• **TASK DETAILS**
Identify every line of the rows that contains the word "матраца", and copy each such line in full. Treat the match as case-sensitive.

--- INFORMATION PROVIDED ---

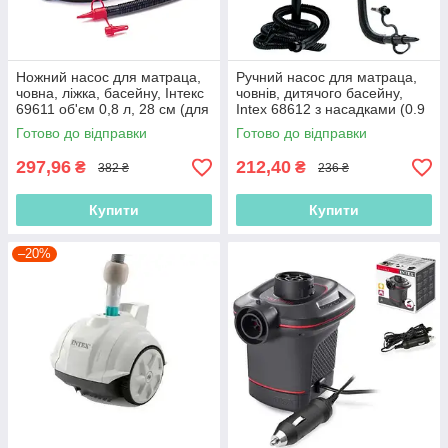
Ножний насос для матраца,
Ручний насос для матраца,
човна, ліжка, басейну, Інтекс
човнів, дитячого басейну,
69611 об'єм 0,8 л, 28 см (для
Intex 68612 з насадками (0.9
Intex і BestWay)
л, 29 см), інтекс
Готово до відправки
Готово до відправки
297,96
212,40
₴
₴
382 ₴
236 ₴
Купити
Купити
–20%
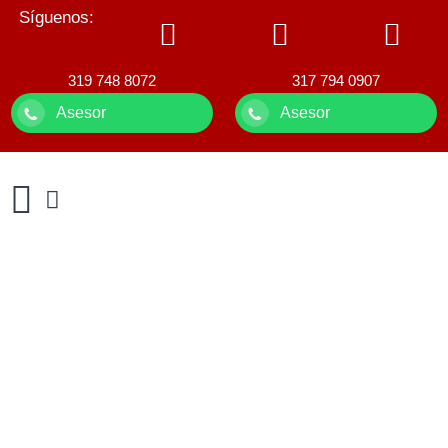
Síguenos:
319 748 8072
317 794 0907
Asesor
Asesor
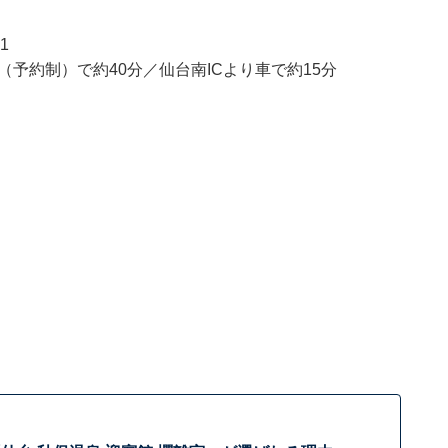
1
予約制）で約40分／仙台南ICより車で約15分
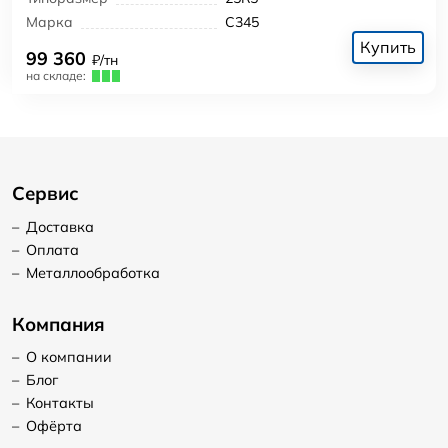
Марка
С345
Купить
99 360
₽/тн
на складе:
Сервис
–
Доставка
–
Оплата
–
Металлообработка
Компания
–
О компании
–
Блог
–
Контакты
–
Офёрта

---

• **RESPONSE TO THIS TASK**
Ножний насос для матраца,
Ручний насос для матраца,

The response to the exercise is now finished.